Dinagyang foists myths

One recurring theme, myth to be more precise, that crops up time and again in the presentations of competing "tribes" at the Kasadyahan portion of the Dinagyang Festival, January 22, 2011, is the shame, disdain even, for indigenous religion or beliefs.

Maasin town's "Tultugan" troupe is impressive with the choreography of performers executed to the cadence of an all-bamboo ensemble of percussion and wind instruments, highlighting the town's major source of income, the bamboo industry.


However, the performance falls into the trap of fawning over what the foreign colonizer has imposed on the native with the use of the sword. An epidemic strikes at a community; many fall ill and die. The native seeks refuge to indigenous healers who in turn plead supplication to the spirits, and failed.

The epidemic worsens until the Spanish friar, the Sto.

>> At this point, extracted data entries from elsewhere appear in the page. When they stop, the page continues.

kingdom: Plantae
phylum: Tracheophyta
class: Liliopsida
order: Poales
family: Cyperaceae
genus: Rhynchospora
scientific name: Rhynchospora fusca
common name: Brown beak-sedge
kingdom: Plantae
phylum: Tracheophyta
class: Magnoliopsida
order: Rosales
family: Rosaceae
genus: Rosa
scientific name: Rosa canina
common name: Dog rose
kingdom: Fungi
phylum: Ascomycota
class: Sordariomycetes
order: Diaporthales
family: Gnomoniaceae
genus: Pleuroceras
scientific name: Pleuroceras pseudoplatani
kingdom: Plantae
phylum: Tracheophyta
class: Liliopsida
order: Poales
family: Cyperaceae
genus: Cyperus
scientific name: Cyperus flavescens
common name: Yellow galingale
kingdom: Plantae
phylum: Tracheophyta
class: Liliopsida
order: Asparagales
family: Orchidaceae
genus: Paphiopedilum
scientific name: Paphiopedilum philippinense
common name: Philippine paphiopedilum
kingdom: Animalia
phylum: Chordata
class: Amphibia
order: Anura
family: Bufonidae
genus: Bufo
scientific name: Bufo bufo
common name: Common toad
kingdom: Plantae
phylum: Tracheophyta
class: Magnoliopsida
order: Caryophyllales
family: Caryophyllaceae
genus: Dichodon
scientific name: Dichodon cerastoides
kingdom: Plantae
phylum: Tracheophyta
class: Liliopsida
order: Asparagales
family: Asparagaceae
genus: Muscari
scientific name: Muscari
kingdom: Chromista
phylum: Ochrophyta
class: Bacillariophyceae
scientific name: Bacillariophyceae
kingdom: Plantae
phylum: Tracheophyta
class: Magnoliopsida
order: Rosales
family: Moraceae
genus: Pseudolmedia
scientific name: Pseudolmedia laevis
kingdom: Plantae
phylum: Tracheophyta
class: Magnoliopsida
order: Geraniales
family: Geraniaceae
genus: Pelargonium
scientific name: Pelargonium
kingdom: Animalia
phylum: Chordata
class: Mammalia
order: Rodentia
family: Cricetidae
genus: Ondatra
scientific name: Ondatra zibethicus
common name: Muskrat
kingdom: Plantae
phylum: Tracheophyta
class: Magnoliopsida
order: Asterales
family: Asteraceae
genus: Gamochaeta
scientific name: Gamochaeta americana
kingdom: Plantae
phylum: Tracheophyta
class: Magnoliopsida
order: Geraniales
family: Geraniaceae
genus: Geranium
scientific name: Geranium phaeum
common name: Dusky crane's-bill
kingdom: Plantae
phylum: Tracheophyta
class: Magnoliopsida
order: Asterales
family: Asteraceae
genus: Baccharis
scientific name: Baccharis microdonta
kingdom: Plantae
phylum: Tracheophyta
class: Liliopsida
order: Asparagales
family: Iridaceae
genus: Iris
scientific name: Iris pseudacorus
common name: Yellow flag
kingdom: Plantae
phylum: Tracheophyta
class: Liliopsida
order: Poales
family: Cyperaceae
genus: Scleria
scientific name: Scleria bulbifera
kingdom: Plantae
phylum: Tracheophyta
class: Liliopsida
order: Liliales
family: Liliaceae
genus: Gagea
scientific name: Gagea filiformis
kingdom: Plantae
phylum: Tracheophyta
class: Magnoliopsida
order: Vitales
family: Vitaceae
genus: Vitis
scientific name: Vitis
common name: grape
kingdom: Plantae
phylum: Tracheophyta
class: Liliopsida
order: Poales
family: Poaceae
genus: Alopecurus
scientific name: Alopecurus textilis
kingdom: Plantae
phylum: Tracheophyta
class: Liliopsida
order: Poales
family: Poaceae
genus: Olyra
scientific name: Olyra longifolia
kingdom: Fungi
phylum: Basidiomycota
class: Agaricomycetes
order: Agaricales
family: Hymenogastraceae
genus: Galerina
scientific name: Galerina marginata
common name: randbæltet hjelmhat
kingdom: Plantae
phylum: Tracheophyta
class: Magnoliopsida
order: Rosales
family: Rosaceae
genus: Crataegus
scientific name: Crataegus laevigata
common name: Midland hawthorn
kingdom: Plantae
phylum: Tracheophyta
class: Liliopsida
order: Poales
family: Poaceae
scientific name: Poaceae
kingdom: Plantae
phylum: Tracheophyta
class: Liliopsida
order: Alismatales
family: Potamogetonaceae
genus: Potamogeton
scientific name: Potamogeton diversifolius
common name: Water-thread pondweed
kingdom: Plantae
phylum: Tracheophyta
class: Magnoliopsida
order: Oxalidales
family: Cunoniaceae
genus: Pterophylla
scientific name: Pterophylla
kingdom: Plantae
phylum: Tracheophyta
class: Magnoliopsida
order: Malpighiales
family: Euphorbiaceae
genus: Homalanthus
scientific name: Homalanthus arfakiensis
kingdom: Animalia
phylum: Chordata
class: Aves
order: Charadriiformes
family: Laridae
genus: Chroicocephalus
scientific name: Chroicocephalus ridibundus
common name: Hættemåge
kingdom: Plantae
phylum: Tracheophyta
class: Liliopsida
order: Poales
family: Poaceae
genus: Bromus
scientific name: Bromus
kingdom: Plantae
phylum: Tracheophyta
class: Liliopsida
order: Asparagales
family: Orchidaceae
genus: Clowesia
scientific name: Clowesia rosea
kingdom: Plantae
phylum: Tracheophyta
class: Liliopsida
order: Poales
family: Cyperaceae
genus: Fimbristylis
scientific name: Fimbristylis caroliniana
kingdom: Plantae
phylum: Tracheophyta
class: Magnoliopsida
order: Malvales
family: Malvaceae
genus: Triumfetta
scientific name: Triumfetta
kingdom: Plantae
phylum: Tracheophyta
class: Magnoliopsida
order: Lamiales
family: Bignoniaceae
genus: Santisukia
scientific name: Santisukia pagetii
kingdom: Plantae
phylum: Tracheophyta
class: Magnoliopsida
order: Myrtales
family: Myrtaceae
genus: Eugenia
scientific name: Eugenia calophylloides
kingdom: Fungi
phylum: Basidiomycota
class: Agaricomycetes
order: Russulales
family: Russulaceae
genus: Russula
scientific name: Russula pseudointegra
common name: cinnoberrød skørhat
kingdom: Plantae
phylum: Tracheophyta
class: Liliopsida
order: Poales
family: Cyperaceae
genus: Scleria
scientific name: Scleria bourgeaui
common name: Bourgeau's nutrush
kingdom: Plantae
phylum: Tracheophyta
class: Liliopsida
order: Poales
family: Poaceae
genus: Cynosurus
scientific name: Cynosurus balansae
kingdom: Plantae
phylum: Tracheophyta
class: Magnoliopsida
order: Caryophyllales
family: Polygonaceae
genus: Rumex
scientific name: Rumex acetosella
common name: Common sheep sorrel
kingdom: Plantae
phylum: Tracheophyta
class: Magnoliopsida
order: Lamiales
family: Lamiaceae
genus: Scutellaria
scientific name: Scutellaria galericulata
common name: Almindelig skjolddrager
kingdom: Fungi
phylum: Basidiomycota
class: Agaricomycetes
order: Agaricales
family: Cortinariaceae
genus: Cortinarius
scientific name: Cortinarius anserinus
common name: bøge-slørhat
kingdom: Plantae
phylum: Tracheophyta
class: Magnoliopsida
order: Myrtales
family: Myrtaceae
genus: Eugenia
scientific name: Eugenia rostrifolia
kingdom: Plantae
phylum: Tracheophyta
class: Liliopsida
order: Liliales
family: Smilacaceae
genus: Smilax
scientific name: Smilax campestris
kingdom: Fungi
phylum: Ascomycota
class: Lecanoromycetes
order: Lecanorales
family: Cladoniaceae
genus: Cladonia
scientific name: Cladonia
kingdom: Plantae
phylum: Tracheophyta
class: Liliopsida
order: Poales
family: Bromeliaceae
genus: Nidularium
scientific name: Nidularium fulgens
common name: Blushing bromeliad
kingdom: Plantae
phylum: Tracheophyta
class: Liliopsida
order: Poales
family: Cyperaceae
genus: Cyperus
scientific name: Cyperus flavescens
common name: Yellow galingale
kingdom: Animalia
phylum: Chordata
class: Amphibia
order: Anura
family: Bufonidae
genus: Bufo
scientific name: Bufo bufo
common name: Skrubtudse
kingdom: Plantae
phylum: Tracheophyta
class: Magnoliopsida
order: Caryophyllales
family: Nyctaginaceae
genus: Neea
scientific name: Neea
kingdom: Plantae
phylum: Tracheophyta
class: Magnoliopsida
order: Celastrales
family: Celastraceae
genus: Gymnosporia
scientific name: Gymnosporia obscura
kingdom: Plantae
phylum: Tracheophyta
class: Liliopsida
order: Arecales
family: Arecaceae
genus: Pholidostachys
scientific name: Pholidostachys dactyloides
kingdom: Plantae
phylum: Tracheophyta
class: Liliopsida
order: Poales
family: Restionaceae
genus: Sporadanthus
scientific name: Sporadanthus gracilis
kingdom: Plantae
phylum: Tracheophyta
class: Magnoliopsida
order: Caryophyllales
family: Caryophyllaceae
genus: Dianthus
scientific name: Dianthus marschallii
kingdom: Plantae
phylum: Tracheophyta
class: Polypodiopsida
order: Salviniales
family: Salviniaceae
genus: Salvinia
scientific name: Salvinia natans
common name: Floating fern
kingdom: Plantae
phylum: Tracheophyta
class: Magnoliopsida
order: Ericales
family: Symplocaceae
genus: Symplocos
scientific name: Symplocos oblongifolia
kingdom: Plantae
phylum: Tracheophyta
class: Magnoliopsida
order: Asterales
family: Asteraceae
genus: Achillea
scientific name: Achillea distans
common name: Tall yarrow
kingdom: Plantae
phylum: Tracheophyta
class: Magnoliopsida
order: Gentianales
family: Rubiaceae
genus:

Niño in tow, appears from nowhere, and voila, the sick and the dying are healed in an instant.

The colonizer is thanked, its religion is branded superior; the native's "superstitious" beliefs are cast away.

The myth purveyed is anti-historical: it ignores the 300-year brutality of the colonizer, it skirts a key in the oppressive Spanish rule: the pivotal role of the friars, symbolized by national hero Jose Rizal as Padre Damaso -- the colonial oppression facilitated by Catholicism - is conveniently concealed by the pageantry and drowned by the thunder of drums.